*Bloque de texto:*
• • • • • • •
Más allá de los 6850 kilómetros que separan Miami de Rosario, Lionel Messi necesitaba estar cerca de su familia al enterarse el fallecimiento de su padre Jorge, a los 68 años. Acompañado por Antonela y sus tres hijos, Thiago, Ciro y Mateo, aterrizó en su ciudad natal a última hora del sábado para rodearse de sus seres queridos en este momento tan doloroso y despedir a quien lo vio patear su primera pelota.
Licenciado por Inter Miami, el capitán de la Selección Argentina le dio el último adiós a su padre el pasado domingo en una ceremonia íntima en el cementerio El Prado, ubicado en Pérez, y pasó algunos días cerca de su madre Celia.
El martes por la noche, alrededor de las 22.30, se trasladó hacia el Aeropuerto Internacional Rosario “Islas Malvinas” para tomarse un avión privado y emprender el regreso hasta Fort Lauderdale. Aunque el cuerpo técnico de Guillermo Hoyos no le había dado plazos para reincorporarse, Leo decidió volver a su día a día en Estados Unidos y hacer allí el duelo, en su casa, cerca de la pelota.
Ya en su hogar, Messi aprovechó para desahogarse a través de sus redes sociales y compartió una carta desgarradora para despedir a su padre Jorge. “Pa, todavía no puedo creer que te hayas ido. No caigo, o mejor dicho, no quiero caer. Se me hace muy difícil imaginarme que ya no te voy a ver más, que no vamos a hablar más. Sé que estabas sufriendo y que es lo mejor, pero te fuiste muy pronto. Todavía nos quedaba mucho por disfrutar juntos”, comenzó Leo.
• • • • • • •
(Entradas de datos guardadas)
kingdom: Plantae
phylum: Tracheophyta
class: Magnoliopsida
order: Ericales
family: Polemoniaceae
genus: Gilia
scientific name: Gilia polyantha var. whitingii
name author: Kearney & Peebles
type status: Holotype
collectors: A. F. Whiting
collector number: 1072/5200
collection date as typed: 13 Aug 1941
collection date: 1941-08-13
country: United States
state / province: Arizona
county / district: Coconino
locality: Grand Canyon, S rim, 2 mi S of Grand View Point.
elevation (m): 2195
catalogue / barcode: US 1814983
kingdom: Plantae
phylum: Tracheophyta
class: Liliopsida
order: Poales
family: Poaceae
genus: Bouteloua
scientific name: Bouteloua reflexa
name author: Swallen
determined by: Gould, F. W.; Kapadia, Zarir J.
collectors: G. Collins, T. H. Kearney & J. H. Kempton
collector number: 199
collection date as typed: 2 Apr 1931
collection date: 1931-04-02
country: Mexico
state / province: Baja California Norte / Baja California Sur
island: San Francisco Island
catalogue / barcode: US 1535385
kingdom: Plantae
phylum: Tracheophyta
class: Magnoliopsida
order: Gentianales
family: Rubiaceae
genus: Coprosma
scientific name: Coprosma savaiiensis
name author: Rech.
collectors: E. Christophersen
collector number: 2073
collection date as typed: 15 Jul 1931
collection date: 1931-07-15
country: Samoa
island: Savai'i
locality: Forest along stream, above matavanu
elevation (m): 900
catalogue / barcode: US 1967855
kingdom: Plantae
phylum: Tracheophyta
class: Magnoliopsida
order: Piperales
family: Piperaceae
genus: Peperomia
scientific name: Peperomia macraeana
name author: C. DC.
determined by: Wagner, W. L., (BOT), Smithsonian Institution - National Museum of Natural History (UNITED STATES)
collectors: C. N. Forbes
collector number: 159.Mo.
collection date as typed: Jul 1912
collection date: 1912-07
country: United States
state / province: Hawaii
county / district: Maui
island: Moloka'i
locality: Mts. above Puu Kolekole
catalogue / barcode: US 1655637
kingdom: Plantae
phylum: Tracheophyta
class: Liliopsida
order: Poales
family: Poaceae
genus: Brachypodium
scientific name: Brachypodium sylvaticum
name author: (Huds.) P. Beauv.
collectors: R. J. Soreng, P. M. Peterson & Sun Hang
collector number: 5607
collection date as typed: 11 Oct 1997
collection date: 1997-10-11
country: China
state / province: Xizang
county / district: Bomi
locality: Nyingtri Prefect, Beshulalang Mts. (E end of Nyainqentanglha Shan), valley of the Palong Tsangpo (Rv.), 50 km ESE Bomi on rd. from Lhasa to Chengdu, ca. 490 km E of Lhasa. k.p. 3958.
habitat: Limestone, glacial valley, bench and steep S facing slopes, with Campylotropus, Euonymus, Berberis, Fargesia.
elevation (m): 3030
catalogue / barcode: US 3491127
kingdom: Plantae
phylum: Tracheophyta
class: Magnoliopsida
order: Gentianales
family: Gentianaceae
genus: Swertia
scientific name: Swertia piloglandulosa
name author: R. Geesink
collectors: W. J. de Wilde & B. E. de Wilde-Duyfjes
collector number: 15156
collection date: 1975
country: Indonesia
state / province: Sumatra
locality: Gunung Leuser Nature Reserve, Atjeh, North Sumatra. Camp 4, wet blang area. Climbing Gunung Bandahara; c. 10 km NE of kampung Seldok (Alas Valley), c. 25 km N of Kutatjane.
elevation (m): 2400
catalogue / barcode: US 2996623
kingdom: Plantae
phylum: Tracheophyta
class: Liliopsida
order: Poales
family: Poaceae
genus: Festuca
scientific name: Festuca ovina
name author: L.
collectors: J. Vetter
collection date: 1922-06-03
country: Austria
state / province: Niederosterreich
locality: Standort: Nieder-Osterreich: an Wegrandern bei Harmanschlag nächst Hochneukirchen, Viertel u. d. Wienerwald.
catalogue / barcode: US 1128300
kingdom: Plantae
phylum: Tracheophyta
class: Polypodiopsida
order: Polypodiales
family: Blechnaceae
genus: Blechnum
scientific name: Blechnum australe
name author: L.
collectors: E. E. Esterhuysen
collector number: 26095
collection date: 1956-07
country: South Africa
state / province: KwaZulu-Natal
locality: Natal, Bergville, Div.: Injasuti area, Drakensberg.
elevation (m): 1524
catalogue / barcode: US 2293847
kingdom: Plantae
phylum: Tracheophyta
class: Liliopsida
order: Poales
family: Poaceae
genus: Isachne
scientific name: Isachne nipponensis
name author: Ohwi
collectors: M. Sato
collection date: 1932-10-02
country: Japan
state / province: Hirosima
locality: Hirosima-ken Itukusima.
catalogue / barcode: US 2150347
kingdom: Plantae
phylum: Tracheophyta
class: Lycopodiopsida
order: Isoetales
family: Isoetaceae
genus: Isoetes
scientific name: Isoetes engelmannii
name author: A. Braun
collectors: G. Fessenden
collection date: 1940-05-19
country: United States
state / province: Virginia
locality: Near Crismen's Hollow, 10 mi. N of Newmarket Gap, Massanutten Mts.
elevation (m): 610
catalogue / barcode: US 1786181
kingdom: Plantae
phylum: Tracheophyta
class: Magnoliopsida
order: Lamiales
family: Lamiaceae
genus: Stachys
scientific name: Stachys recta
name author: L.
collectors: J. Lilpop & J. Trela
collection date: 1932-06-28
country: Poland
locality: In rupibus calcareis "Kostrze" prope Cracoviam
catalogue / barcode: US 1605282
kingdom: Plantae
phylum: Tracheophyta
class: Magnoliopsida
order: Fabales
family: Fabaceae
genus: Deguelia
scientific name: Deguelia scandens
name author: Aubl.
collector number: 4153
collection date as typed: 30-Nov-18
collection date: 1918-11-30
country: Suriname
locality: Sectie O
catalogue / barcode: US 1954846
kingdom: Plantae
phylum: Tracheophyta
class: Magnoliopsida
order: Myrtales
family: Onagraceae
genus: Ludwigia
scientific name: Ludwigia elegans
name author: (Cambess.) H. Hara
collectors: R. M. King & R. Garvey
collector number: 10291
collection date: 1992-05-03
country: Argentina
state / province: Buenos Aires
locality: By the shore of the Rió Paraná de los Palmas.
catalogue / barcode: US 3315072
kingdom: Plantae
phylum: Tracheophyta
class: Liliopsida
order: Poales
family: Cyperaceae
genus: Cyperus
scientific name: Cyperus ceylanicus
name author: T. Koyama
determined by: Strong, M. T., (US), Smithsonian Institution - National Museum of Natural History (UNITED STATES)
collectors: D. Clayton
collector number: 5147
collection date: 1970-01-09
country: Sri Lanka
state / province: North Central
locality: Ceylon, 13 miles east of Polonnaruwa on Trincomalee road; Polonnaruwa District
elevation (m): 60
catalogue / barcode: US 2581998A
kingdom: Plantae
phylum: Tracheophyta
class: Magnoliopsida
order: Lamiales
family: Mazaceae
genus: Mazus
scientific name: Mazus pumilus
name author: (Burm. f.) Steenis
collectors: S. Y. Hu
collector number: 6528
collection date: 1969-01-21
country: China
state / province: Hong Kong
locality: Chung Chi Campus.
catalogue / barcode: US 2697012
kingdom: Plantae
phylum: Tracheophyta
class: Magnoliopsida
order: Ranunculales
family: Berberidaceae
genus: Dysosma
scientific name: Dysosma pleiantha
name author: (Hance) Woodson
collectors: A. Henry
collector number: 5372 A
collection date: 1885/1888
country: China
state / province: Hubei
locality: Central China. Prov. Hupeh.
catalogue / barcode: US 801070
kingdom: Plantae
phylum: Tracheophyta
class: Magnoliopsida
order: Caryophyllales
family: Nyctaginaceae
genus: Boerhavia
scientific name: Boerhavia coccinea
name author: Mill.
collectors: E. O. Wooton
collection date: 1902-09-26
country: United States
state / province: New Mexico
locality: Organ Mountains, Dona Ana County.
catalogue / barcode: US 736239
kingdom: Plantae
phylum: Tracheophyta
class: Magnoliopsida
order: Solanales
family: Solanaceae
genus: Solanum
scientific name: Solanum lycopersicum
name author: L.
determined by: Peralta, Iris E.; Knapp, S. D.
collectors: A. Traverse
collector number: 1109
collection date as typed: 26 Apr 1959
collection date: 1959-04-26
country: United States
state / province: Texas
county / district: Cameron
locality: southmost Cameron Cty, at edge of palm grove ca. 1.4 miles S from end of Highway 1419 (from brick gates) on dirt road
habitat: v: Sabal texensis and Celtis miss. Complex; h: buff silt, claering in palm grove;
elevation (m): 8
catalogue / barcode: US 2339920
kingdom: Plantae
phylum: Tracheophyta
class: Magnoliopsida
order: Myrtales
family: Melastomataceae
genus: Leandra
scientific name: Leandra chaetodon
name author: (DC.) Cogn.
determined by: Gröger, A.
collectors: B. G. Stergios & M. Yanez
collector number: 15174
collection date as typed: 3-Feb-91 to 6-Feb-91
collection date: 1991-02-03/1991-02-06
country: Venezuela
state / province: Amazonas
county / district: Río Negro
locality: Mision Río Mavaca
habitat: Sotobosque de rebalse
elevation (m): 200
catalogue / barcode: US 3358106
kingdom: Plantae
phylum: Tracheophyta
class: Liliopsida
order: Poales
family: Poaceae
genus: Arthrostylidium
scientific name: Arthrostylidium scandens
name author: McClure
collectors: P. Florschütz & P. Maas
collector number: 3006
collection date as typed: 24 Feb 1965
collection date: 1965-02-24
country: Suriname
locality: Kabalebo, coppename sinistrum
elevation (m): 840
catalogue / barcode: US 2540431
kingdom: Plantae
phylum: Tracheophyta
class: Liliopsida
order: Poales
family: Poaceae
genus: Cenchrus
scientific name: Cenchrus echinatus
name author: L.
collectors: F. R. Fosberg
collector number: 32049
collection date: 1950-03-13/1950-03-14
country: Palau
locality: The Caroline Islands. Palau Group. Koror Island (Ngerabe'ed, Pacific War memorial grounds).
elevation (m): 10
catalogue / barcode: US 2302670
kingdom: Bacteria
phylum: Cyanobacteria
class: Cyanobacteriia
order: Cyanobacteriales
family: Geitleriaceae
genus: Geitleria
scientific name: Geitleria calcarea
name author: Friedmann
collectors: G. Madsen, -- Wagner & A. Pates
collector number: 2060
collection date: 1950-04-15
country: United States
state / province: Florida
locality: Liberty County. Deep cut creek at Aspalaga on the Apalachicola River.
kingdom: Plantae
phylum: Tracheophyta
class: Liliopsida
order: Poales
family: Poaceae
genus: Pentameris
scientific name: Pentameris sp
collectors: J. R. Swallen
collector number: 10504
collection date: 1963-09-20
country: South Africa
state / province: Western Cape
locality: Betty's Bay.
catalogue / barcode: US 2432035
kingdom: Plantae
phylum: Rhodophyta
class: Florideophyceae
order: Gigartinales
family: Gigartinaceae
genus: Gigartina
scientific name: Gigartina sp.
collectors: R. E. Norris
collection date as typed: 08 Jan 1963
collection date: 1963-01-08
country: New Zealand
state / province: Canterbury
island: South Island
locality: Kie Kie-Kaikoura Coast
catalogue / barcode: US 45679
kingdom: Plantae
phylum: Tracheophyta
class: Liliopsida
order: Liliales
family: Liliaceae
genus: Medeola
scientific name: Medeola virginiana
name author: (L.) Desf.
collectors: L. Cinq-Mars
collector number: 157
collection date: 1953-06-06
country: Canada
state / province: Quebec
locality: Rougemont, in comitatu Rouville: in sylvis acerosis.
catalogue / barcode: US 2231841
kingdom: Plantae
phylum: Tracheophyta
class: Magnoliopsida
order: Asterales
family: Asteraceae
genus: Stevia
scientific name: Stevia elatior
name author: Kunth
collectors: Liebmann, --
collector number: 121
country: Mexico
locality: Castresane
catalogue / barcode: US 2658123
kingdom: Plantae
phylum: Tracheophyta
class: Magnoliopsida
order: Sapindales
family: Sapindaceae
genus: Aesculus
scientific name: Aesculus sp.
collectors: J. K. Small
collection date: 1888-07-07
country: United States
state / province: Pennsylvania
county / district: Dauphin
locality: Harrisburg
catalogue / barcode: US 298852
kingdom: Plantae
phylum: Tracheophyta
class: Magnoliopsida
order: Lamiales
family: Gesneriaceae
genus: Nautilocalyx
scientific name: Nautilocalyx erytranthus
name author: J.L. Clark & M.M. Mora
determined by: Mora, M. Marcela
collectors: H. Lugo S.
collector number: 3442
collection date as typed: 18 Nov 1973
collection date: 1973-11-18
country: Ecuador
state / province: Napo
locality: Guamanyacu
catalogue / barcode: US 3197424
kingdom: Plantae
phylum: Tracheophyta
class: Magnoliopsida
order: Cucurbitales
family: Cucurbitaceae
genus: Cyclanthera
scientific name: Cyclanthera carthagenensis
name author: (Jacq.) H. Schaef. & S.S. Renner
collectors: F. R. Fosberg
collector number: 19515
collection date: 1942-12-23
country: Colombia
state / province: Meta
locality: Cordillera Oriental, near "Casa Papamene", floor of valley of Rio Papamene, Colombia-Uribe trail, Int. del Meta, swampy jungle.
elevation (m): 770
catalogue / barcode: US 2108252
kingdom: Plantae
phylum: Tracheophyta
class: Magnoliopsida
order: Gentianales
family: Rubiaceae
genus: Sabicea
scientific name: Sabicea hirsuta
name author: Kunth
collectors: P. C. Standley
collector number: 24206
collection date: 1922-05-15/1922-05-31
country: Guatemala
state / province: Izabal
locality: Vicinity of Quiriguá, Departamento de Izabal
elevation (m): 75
• • • • • • •
*Consigna 1:* Según el texto sobre Messi, ¿en qué cementerio se realizó la ceremonia de despedida de su padre?
*Consigna 2:* Convierta en una lista breve el párrafo del texto sobre Messi que comienza con «El martes por la noche», conservando sus datos principales.
*Consigna 3:* Enumere todas las personas que el texto sobre Messi menciona por su nombre, aparte del propio Lionel Messi.

*Resultado 1:* En el cementerio El Prado, ubicado en Pérez.

*Resultado 2:*
- El martes, alrededor de las 22.30, Messi se trasladó al Aeropuerto Internacional Rosario «Islas Malvinas».
- Allí tomó un avión privado para regresar a Fort Lauderdale.
- El cuerpo técnico de Guillermo Hoyos no le había dado plazos para reincorporarse.
- Leo decidió volver a su día a día en Estados Unidos y hacer el duelo en su casa, cerca de la pelota.

*Resultado 3:*
- Jorge
- Antonela
- Thiago
- Ciro
- Mateo
- Celia
- Guillermo Hoyos